Valerie Miner on Crafting Her New Novel, "The Roads Between Them"

Valerie Miner’s new novel, The Roads Between Them is a story “about family and what it means to be a woman at different periods in our lives,” according to Valerie. “Things I'm exploring in part are age, family ties and risk taking in various ways,” she says. “I’m also interested in how geography shapes us and the ties in families that both bind us, in a good way, and also constrict us in not such a good way.”

Set in Northern California (where Valerie lives) the novel centers on two sisters, Angie and Marta Fraser and their mother, Gillian Fraser. 

The story moves back and forth physically between cosmopolitan San Francisco, suburban Santa Rosa and rural Madrone Ridge. It also moves back and forth in time with numerous flashbacks to the women’s childhood.

All the women are politically and community engaged and dealing with issues that are both universal and particular to their age groups. In her late 60s, Gillian is finally coming into her own. After a number of tragedies in her life including being widowed early on followed by single motherhood, she has finally finished her college degree. She tutors at the local tutoring center helping people get their GEDs. No spring chicken, she's caught the fancy of a certain Dr. Alvarez and is navigating this unexpected romantic terrain blind having no models on how to behave. “We'll see what happens there,” says Valerie slyly.

The eldest daughter, Angie, lives in San Francisco.
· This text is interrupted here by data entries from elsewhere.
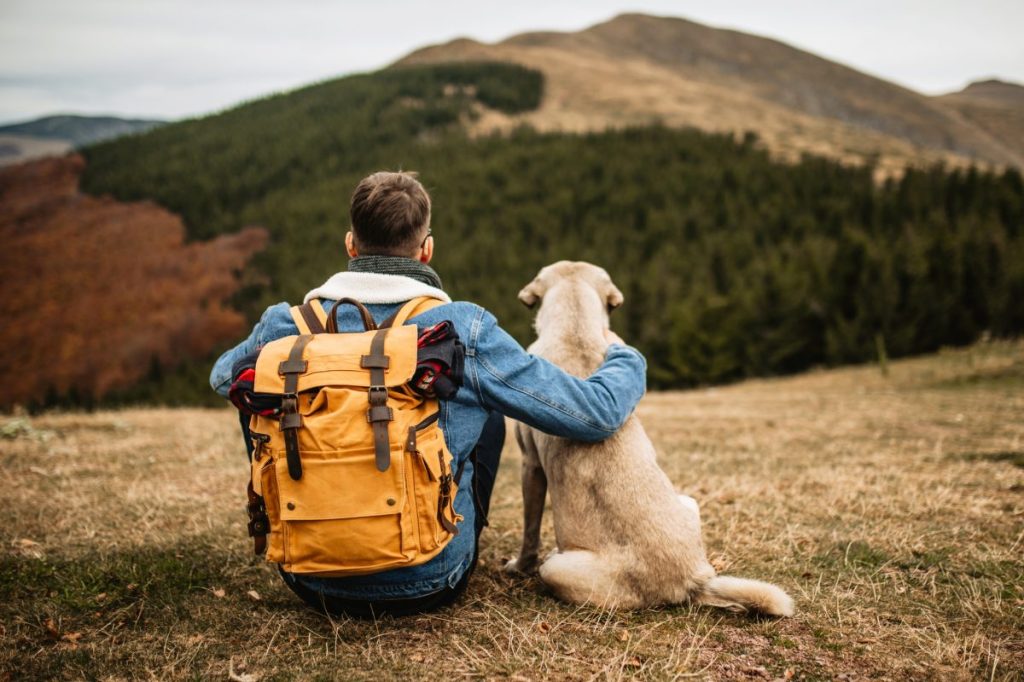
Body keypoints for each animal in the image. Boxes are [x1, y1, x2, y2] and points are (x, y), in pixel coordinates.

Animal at [501, 258, 790, 614]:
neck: (576, 328)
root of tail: (693, 580)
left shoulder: (530, 464)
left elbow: (529, 529)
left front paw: (518, 566)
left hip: (557, 569)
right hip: (689, 501)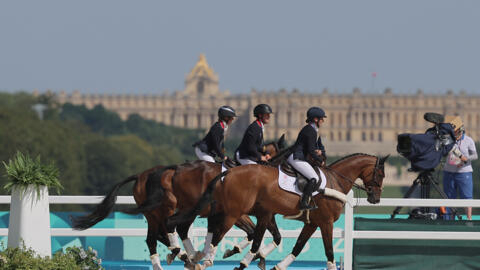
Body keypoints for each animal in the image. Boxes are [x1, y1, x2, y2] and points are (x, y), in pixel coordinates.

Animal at [71, 137, 288, 270]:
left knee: (156, 237)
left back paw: (179, 258)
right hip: (173, 209)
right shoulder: (237, 214)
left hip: (157, 213)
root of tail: (142, 175)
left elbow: (263, 235)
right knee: (169, 231)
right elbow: (251, 233)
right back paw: (184, 256)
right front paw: (231, 252)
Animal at [170, 153, 390, 268]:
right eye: (380, 174)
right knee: (208, 233)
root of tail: (228, 173)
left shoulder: (311, 223)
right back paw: (199, 258)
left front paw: (276, 264)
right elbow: (329, 251)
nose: (376, 198)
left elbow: (296, 246)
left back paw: (190, 256)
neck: (334, 182)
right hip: (230, 213)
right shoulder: (325, 223)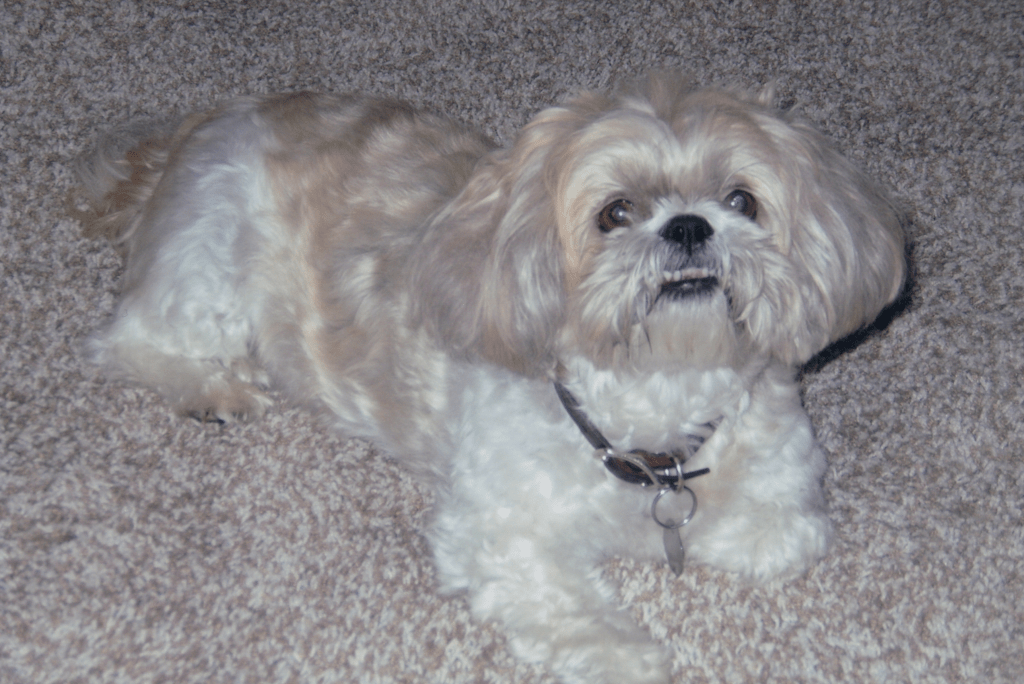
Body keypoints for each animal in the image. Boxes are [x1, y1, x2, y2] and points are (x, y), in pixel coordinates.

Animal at [74, 73, 906, 683]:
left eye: (742, 200)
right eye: (614, 213)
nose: (690, 225)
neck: (654, 397)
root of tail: (207, 124)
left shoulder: (783, 488)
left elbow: (774, 535)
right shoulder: (500, 532)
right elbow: (575, 612)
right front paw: (626, 652)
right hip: (207, 262)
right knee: (131, 340)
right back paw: (212, 390)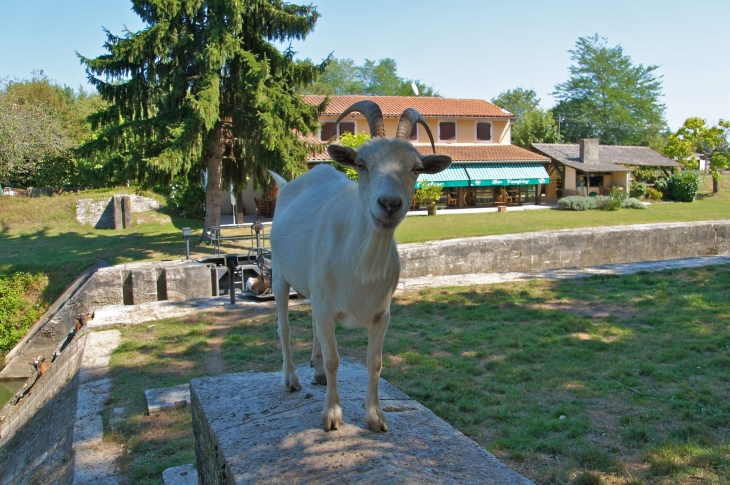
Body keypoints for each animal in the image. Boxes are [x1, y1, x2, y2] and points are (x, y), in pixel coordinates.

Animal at [268, 100, 450, 430]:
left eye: (416, 168)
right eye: (362, 164)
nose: (389, 203)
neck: (360, 269)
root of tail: (288, 185)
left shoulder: (381, 313)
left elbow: (374, 362)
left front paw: (375, 416)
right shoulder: (327, 305)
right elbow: (334, 360)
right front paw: (332, 415)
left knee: (312, 324)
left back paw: (316, 373)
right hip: (279, 273)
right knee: (284, 326)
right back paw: (291, 379)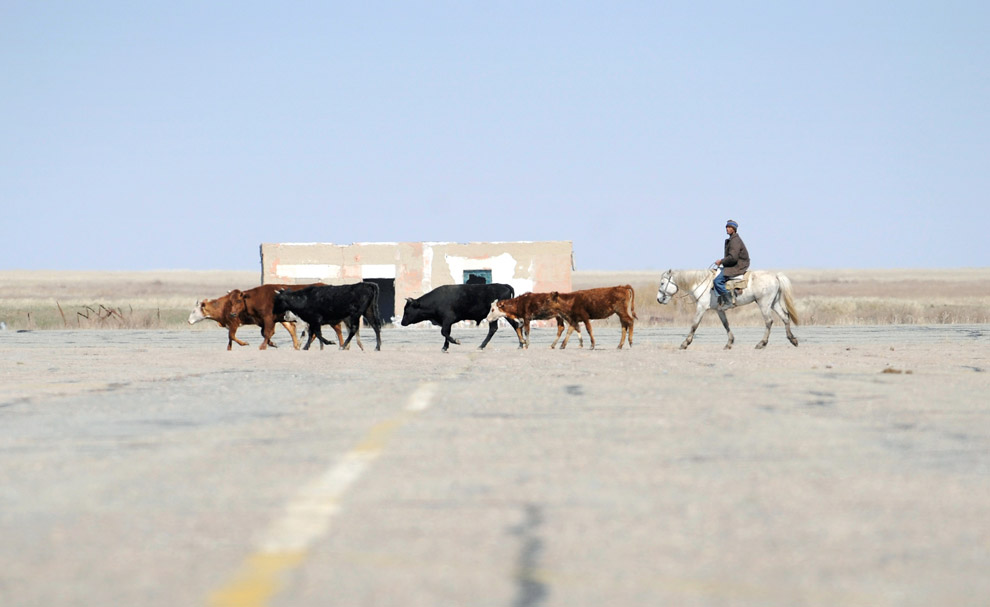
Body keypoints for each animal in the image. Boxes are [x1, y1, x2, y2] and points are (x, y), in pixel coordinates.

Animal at [190, 284, 348, 352]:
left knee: (336, 329)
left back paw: (342, 345)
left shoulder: (264, 319)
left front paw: (261, 346)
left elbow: (264, 333)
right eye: (231, 301)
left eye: (239, 301)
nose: (189, 321)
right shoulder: (263, 321)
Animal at [656, 268, 804, 350]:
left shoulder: (701, 307)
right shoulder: (719, 310)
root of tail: (775, 276)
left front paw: (685, 344)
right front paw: (729, 344)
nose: (658, 299)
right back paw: (793, 340)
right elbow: (726, 325)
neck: (701, 283)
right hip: (774, 302)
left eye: (662, 283)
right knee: (785, 317)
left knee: (769, 321)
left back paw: (761, 344)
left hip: (764, 304)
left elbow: (694, 325)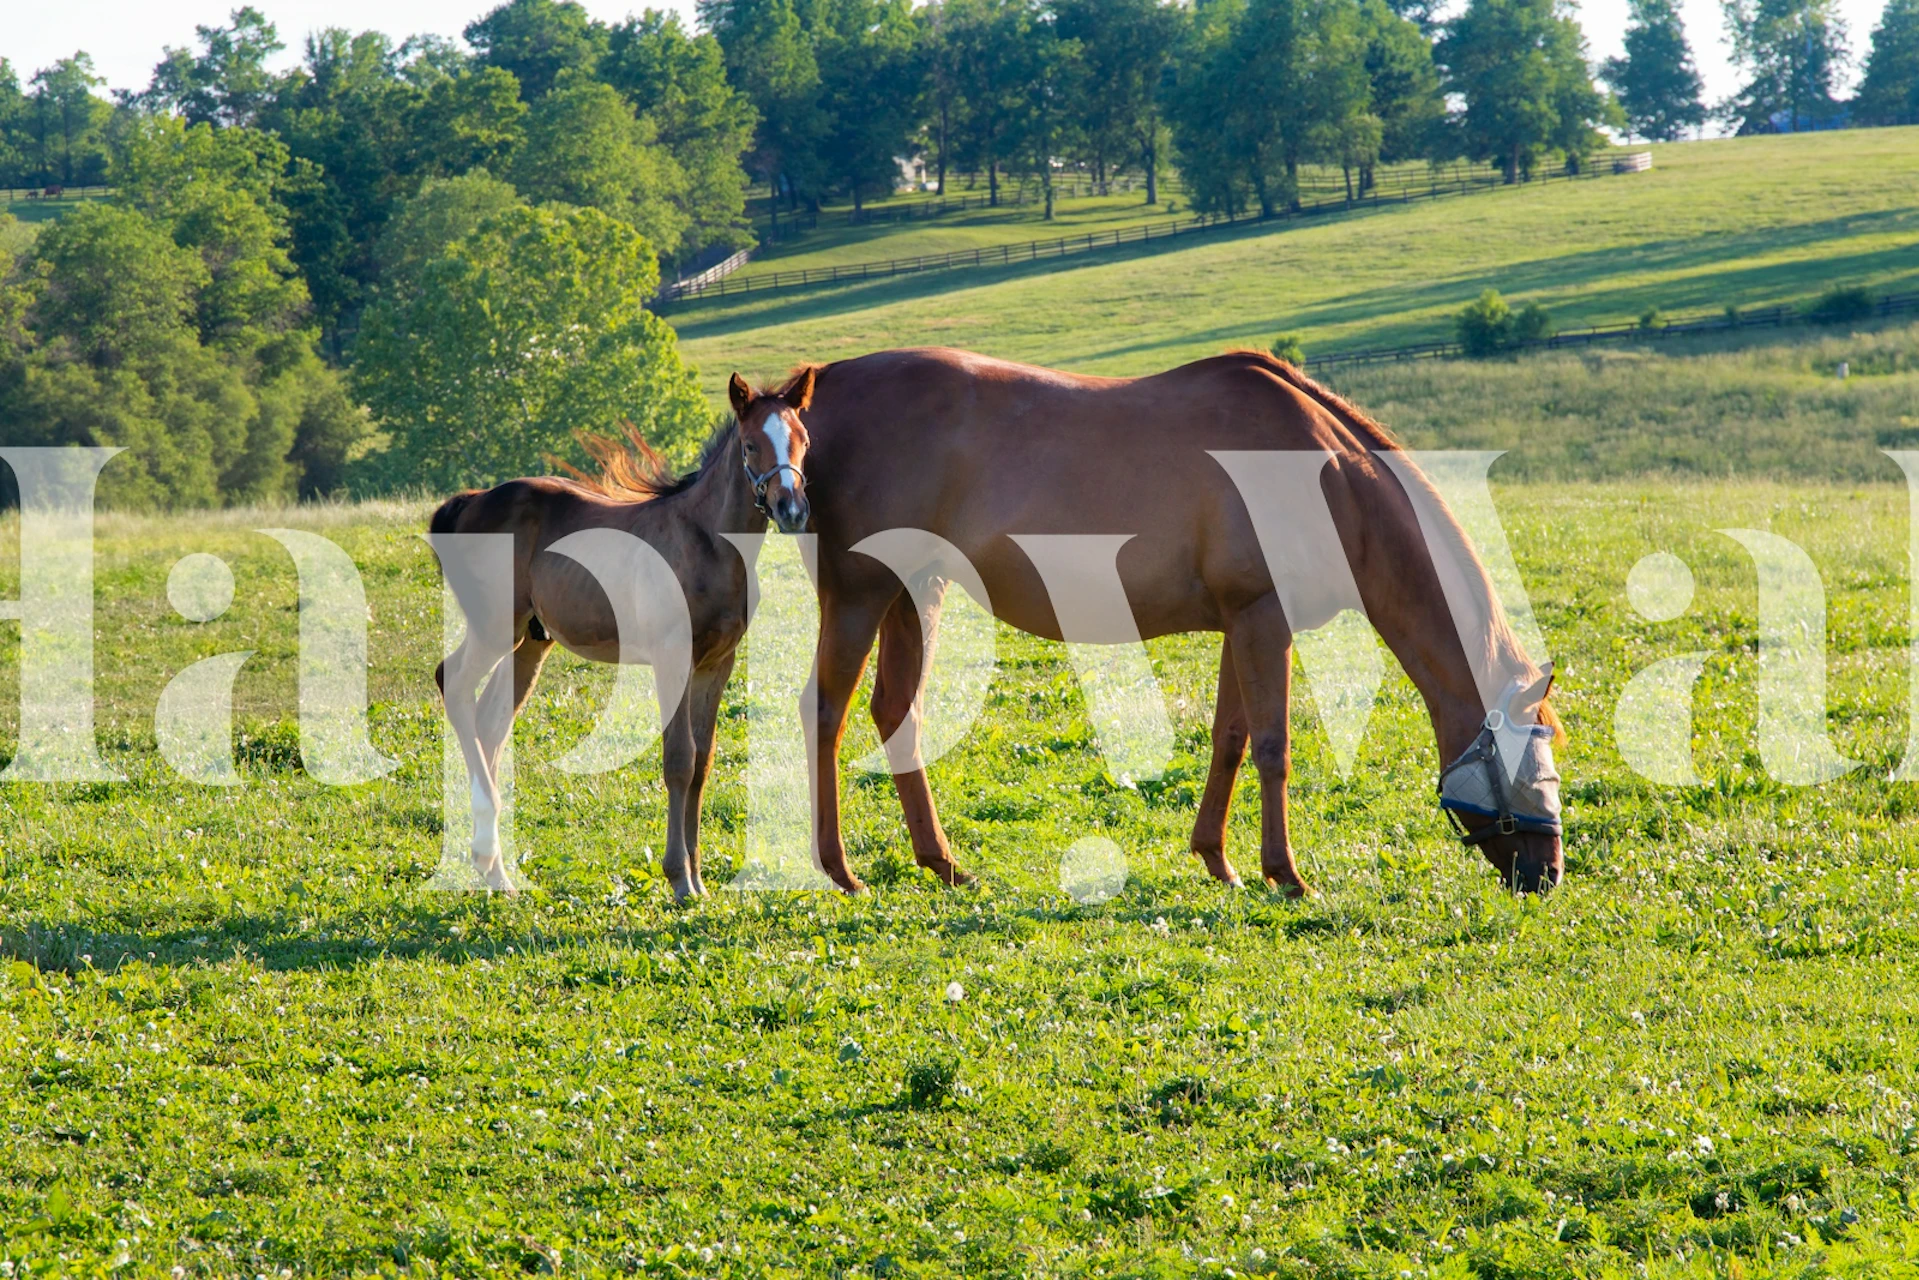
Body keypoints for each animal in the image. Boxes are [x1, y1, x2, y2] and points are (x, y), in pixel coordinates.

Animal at [429, 368, 818, 897]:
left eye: (802, 440)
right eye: (751, 444)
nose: (791, 508)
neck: (707, 542)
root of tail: (468, 502)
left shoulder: (718, 663)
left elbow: (704, 761)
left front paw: (699, 879)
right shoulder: (671, 657)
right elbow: (679, 759)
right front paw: (679, 879)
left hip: (531, 640)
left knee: (490, 722)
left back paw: (496, 871)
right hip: (494, 628)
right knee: (453, 684)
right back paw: (488, 853)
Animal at [791, 347, 1565, 898]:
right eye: (1532, 756)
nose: (1550, 872)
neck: (1329, 479)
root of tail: (814, 394)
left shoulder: (1243, 625)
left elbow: (1230, 739)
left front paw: (1218, 860)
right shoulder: (1263, 622)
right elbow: (1274, 747)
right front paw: (1286, 874)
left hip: (915, 593)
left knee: (897, 712)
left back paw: (941, 863)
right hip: (861, 595)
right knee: (826, 711)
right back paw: (838, 869)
She's a professor of art at San Francisco State. She has two kids, Anna and Colin and a husband, Richard, an investigative reporter whom she's not quite sure about.

Marta, two years younger than Angie, is a lawyer living in a small community in the far north of California. She works mostly with migrant laborers, many of them embroiled with immigration issues. Like any country lawyer, she also does more basic legal work: wills, real estate, etc. Marta’s domestic life is “both more complicated, with a modest succession of male and female lovers and less complicated than Angie’s since she has no children.” The two sisters are close, and of course worry about the other’s way of life.

When she originally embarked on the book, Valerie wanted to write it as a series of short stories that would be interconnected to create a segmented, fragmented novel. But, as she was writing during her recent residency at VCCA, she discovered the characters didn’t want to have their own stories. “They weren’t cooperating!” she exclaims. She decided it’s because they're more entwined than she anticipated. In any case, she is following their lead.

While Valerie has certain goals whenever she's writing, a lot of the story unfolds as she's working on it. “I think if the book isn't a discovery for the author, it's not going to be a discovery for the reader and then it's not going to work.” She sees her work as social and political fiction because it raises questions and points out the contradictions that we represent as human beings. “I’m interested in deep questions about our place in the world and about our responsibilities to ourselves and one another.”

Valerie is the award-winning author of 14 books. Her novels include Traveling with Spirits, After Eden, Range of Light, A Walking Fire, Winter's Edge, Blood Sisters, All Good Women, Movement: A Novel in Stories, and Murder in the English Department. Her short fiction books include Abundant Light, The Night Singers and Trespassing. Her collection of essays is Rumors from the Cauldron: Selected Essays, Reviews and Reportage. In 2002, The Low Road: A Scottish Family Memoir was a Finalist for the PEN USA Creative Non-Fiction Award. 

Valerie’s work has appeared in The Georgia Review, Triquarterly, Salmagundi, New Letters, Ploughshares, The Village Voice, Prairie Schooner, The Gettysburg Review, The T.L.S., The Women’s Review of Books, The Nation and other journals. Her stories and essays are published in more than 60 anthologies. A number of her pieces have been dramatized on BBC Radio 4. Her work has been translated into German, Turkish, Danish, Italian, Spanish, French, Swedish and Dutch. In addition to single-authored projects, she has collaborated on books, museum exhibits as well as theatre. 

Valerie has won fellowships and awards from The Rockefeller Foundation, Fondazione Bogliasco, Fundación Valparaiso, The McKnight Foundation, The NEA, The Jerome Foundation, The Heinz Foundation, The Australia Council Literary Arts Board and numerous other sources. She has received Fulbright Fellowships to Tunisia, India and Indonesia.

Winner of a Distinguished Teaching Award, Valerie has taught for over 25 years and is now a professor and artist in residence at Stanford University. She travels internationally giving readings, lectures, and workshops.